- EXCERPT PROVIDED:
----------
The State(s) of Distributed Solar + Should Utilities Be Buying New Gas Plants?

DATE: 12 MAR 2019 
2018 Year-End Update

Renewable energy continued to expand across the country in 2018. This expansion in renewable energy complements a growing number of states, utilities, and cities that have set ambitious goals to transition to 100 percent renewable and carbon-free power generation.

New solar photovoltaic capacity, including from small-scale distributed solar systems (such as arrays on the rooftop of a home or business), shared community solar gardens, as well as larger utility-scale systems, has played a significant role in the overall transition to clean energy.

A growing number of states are making investments in solar a priority.

The following map illustrates the size of each state’s solar market at the end of 2018 with pie charts that show the corresponding share of smaller distributed solar systems (1 megawatt and smaller). Exploring this map, we can see which states have the largest shares of distributed solar, investments that help build wealth locally and allow individuals and communities to take greater ownership over their energy future.

In this year’s map, we have added a snapshot of data from Minnesota’s leading community solar garden program to flag this program’s success and illustrate an alternative model to larger-scale solar projects that does not defer entirely to incumbent utility ownership.

Since community solar systems are typically larger than 1 megawatt of rated capacity, we plan to begin tracking and disaggregating similar data in the growing number of states that have passed similar policies enabling or requiring robust shared renewable programs (as of 2018, 18 states and the District of Columbia have done so to varying degrees). This will allow us to include community solar capacity in future analyses of the country’s solar market.

For more information on state community solar and renewable energy programs, explore our interactive Community Power Map. Learn more about what makes these programs successful by reading our in-depth report on the topic entitled Beyond Sharing: How Communities Can Take Ownership of Renewable Power.

Total Solar and Percent Distributed by State — 2018

As this map illustrates, a greater number of states than ever are making solar a priority. As of 2018, 11 states now claim more than 1000 megawatts of total solar capacity (shown in red), and 37 have more than 100 megawatts (states shown in yellow, orange, and red).
----------
(Stored data entries)
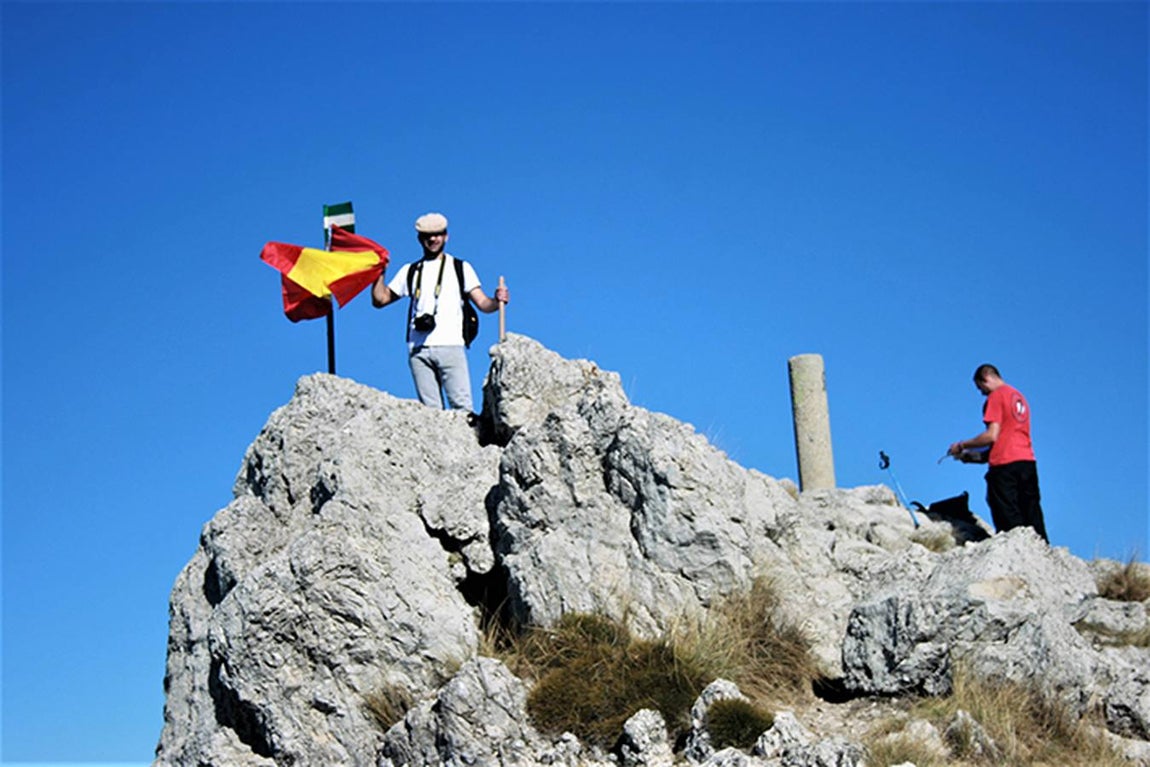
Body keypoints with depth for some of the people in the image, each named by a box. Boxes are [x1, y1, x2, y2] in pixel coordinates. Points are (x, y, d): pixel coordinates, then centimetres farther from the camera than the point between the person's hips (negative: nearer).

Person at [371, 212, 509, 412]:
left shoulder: (460, 268, 15)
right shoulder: (410, 271, 21)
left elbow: (482, 303, 7)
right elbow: (380, 300, 21)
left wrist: (497, 301, -14)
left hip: (450, 345, -2)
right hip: (418, 349, 2)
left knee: (461, 405, -12)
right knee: (430, 408, -4)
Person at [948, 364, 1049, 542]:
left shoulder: (996, 396, -3)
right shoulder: (1019, 397, 22)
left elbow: (992, 436, -11)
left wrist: (962, 445, 1)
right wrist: (980, 456, 25)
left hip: (1005, 465, -8)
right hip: (1028, 461, 8)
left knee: (1009, 521, -6)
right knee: (1033, 518, 5)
----------
- TASKS:
**A)** List the kinds of new solar photovoltaic capacity that the 2018 solar update names as part of the clean energy transition.
**B)** According to the 2018 solar update, how many states had more than 1000 megawatts of total solar capacity as of 2018?
The rows were taken from a separate source.

- EXPECTED RESPONSES:
**A)**
- Small-scale distributed solar systems, such as arrays on the rooftop of a home or business
- Shared community solar gardens
- Larger utility-scale systems

**B)** 11 states